The asteroid they’re using for this test is one that isn’t expected to come anywhere close to Earth. But some spectators have feared that this test could inadvertently redirect the asteroid’s path into Earth.
THE QUESTION
Does a NASA test to redirect an asteroid pose a risk to Earth?
THE SOURCES
- NASA
- Johns Hopkins University Applied Physics Laboratory (APL)
- Dr. Tom Statler, program scientist for the DART mission
THE ANSWER
No, this test doesn’t pose a risk to Earth. NASA’s test is on an asteroid that orbits another larger asteroid, and the satellite NASA is using to test this is incapable of knocking the target asteroid out of the larger asteroid’s orbit.
WHAT WE FOUND
DART is a satellite designed to be a planetary defense test of technologies that could prevent a hazardous asteroid from hitting the Earth, NASA says. NASA’s goal in the mission is to crash its satellite into the asteroid to create a measurable change in its motion. DART should hit the asteroid in late September or early October 2022.
“All we're trying to do is make a change in the asteroid’s motion that is large enough for us to measure with telescopes on Earth to get a baseline ground truth for our theoretical model,” said Dr. Tom Statler, program scientist for the DART mission. “And understand how in practice we might apply this, if we ever get in a situation where we have to apply it on a real asteroid that’s dangerous.”
On top of helping them figure out exactly how much an impact would change an asteroid’s motion, the mission should give scientists a better idea of where in an asteroid’s orbit may be the best place to hit it from, both in terms of impact and in terms of where it may be the most accessible from Earth, Statler said.

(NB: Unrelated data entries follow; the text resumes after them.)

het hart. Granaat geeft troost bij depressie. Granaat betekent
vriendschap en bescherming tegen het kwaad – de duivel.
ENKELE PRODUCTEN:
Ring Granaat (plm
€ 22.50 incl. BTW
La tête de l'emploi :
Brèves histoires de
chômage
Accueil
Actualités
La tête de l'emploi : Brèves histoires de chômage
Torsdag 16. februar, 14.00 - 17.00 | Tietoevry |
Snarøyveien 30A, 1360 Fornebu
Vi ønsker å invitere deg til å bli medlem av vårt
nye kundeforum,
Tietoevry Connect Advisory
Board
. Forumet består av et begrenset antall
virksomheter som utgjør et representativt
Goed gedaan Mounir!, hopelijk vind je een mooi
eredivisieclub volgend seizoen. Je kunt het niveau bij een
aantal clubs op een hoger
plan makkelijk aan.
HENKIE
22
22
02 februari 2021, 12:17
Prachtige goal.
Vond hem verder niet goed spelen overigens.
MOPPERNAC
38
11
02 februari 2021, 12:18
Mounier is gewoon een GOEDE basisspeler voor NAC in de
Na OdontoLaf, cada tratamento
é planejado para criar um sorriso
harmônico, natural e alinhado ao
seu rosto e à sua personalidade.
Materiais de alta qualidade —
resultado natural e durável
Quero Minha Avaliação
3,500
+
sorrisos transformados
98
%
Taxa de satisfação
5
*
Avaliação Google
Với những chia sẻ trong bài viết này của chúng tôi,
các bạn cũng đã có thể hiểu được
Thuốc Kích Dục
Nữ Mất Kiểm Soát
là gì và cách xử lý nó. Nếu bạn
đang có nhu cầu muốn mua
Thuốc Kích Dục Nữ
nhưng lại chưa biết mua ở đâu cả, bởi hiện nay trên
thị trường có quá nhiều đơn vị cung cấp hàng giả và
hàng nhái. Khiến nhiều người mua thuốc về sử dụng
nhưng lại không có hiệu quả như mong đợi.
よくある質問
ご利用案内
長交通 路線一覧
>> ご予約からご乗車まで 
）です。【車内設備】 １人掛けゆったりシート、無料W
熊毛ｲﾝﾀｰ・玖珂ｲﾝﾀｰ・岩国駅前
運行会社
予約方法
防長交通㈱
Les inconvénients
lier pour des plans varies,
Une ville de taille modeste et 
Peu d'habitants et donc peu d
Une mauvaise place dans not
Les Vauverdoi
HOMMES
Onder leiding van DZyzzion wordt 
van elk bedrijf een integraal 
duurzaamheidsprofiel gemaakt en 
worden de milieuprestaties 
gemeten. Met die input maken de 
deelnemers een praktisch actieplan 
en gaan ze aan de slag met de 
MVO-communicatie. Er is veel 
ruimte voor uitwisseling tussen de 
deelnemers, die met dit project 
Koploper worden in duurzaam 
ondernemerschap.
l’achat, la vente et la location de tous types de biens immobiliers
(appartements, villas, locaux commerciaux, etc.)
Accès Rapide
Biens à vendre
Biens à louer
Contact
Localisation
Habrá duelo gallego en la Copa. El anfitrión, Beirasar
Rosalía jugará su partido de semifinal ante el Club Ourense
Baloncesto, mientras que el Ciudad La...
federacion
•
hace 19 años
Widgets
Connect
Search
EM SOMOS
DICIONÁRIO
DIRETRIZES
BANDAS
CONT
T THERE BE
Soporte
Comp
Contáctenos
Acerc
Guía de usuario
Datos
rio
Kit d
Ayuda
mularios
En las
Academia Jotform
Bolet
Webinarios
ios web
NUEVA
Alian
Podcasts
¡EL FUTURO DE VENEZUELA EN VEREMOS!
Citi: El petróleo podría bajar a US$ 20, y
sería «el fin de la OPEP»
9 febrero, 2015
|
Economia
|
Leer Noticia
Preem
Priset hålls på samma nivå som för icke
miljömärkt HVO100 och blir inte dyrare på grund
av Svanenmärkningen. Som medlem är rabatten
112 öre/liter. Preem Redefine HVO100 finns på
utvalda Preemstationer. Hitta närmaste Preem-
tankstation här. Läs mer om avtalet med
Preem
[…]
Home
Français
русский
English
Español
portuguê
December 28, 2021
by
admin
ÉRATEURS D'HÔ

NASA says its target asteroid is not a threat to Earth, and everyone involved in the mission is confident that it won’t become a threat even after they hit it. Statler says there’s several reasons the test doesn’t pose a risk to Earth.
“Even at the tremendous speed that DART is going to impact the asteroid, it's only the mass of a cow,” Statler said. “Against the mass of an asteroid, there is just no way DART is big enough to change the orbit of the asteroid enough for it to become a danger to Earth. It just isn't going to happen.”

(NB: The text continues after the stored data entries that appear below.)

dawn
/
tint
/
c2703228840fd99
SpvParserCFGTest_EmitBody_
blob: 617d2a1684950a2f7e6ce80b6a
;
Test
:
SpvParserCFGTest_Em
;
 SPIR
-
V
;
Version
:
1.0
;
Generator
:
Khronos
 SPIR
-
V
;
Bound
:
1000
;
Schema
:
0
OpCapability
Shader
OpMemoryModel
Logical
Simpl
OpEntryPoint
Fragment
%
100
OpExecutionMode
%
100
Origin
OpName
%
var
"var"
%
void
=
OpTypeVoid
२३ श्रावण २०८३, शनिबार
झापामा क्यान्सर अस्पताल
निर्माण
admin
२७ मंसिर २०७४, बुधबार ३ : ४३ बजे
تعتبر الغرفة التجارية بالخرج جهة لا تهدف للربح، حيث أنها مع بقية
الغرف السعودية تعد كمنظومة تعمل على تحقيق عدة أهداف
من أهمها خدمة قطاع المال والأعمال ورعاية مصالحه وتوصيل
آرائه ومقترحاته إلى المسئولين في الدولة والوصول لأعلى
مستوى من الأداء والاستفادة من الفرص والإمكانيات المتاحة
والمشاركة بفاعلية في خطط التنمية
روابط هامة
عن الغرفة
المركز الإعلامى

The asteroid DART is targeting is the smaller asteroid, called Dimorphos, in a system of two asteroids, according to Johns Hopkins University Applied Physics Laboratory (APL), which is working with NASA on the test. Dimorphos orbits around the larger asteroid, called Didymos, which is in turn orbiting around the Sun.

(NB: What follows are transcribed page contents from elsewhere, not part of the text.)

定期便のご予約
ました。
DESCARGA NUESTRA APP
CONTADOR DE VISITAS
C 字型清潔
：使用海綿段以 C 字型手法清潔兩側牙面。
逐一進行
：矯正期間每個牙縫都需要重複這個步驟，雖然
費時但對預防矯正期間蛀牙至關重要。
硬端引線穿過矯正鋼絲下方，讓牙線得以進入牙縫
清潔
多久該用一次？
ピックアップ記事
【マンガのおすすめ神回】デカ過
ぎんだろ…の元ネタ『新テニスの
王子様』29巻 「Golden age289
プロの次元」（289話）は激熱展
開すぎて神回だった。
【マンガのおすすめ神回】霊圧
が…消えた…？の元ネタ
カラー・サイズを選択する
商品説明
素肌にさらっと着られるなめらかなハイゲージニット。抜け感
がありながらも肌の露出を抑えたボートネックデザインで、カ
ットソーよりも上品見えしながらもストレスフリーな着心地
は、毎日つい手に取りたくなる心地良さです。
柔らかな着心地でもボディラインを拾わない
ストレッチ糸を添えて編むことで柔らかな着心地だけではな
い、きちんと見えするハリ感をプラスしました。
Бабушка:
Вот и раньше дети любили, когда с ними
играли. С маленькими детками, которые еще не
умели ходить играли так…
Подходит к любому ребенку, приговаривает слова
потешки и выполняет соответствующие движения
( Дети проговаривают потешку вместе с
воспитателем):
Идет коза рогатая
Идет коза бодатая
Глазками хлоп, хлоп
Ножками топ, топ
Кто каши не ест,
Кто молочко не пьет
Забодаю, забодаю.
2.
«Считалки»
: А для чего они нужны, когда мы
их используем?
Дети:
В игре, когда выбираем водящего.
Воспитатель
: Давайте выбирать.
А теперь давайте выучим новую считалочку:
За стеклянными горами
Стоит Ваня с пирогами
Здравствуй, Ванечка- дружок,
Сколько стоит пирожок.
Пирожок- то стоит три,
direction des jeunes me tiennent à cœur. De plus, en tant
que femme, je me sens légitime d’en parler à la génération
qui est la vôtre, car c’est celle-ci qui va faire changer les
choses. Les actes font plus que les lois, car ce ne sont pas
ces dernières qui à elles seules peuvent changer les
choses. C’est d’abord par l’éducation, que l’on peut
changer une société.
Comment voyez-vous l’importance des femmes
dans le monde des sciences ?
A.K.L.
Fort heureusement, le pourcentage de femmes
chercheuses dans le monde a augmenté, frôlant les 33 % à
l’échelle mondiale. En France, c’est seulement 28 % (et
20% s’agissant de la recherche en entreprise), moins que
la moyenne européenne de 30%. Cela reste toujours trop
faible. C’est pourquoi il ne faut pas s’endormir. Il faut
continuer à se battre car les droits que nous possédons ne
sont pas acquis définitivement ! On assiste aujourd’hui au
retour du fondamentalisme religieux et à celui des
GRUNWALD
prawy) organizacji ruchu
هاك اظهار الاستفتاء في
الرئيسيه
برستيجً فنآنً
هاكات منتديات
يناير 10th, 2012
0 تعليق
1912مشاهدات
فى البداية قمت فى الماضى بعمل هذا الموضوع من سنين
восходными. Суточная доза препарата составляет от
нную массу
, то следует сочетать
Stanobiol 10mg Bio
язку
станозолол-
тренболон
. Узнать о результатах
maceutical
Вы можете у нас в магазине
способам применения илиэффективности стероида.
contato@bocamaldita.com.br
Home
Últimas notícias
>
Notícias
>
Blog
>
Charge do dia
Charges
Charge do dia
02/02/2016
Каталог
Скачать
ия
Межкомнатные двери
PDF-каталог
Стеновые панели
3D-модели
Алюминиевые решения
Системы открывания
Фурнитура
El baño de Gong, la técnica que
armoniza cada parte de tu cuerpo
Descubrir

“So even if DART gave Dimorphos a larger than expected push, it is still in orbit around Didymos,” Statler said.
This also gives NASA something it can measure; the APL says the DART impact should shorten the time it takes Dimorphos to orbit Didymos by several minutes.
Scientists have a good understanding of how asteroid orbits work. “It takes a certain amount of observations of data to be able to figure out what that orbit is,” Statler explained. “But once we've got it, we've got it pretty much nailed. And we know where it is.”
NASA says no known asteroid the same size as or larger than Dimorphos has a significant chance to hit Earth in the next 100 years. However, only about 40% of such asteroids have been found, NASA says.
“You can't deflect the asteroid if you don't know that it’s there,” Statler said. “And so the most important thing we do in planetary defense still is looking for asteroids, finding asteroids, tracking them, determining their orbits and projecting what they're going to do in the future. And we're definitely not done with that job yet.”